Pią i rodzice są niezastąpieni, cały czas się mną opiekują, pocieszają. Przecież to tylko dwa tygodnie, później już będzie coraz lepiej.
Jeśli chodzi o wagę, po powrocie ze szpitala pokazało się równiutkie 71 kg. Tylko, że obawiam się, że w tym momencie jest więcej - bo mama. Co chwilę każe mi coś jeść - na uzupełnienie witaminek, minerałów i takich tam. Same pyszności podtyka mi pod nos. Ale dzisiaj już powiedziałam STOP i wracam do racjonalnego, zdrowego żywienia.

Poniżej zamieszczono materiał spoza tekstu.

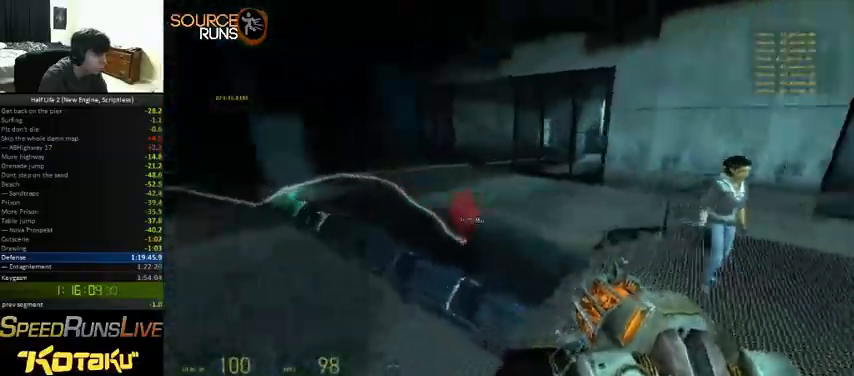
{"keys": ["a", "w"], "mouse": [], "events": [[66, "a", "down"], [233, "a", "up"], [500, "a", "down"]]}
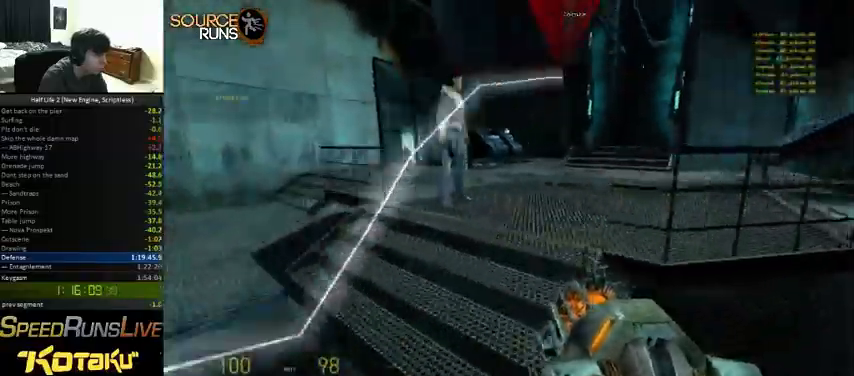
{"keys": [], "mouse": [], "events": [[133, "a", "up"], [233, "w", "up"], [333, "a", "down"], [400, "a", "up"]]}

Skoro nie mogę ćwiczyć to muszę myśleć zanim napcham się jakimiś zapychaczami.
I tak dzisiaj już zjadłam na śniadanie:
2 małe skibki chleba orkiszowego z twarożkiem białym wymieszanym ze szczypiorem, ogórem, koperkiem, pomidorem i rzodkiewką (pycha!!)
na II śniadanie zjadłam 4 pierogi ruskie na zimno
na obiad będzie chłodnik ze świeżych ogórków i bub
co później nie wiem, ale na pewno będzie zdrowo!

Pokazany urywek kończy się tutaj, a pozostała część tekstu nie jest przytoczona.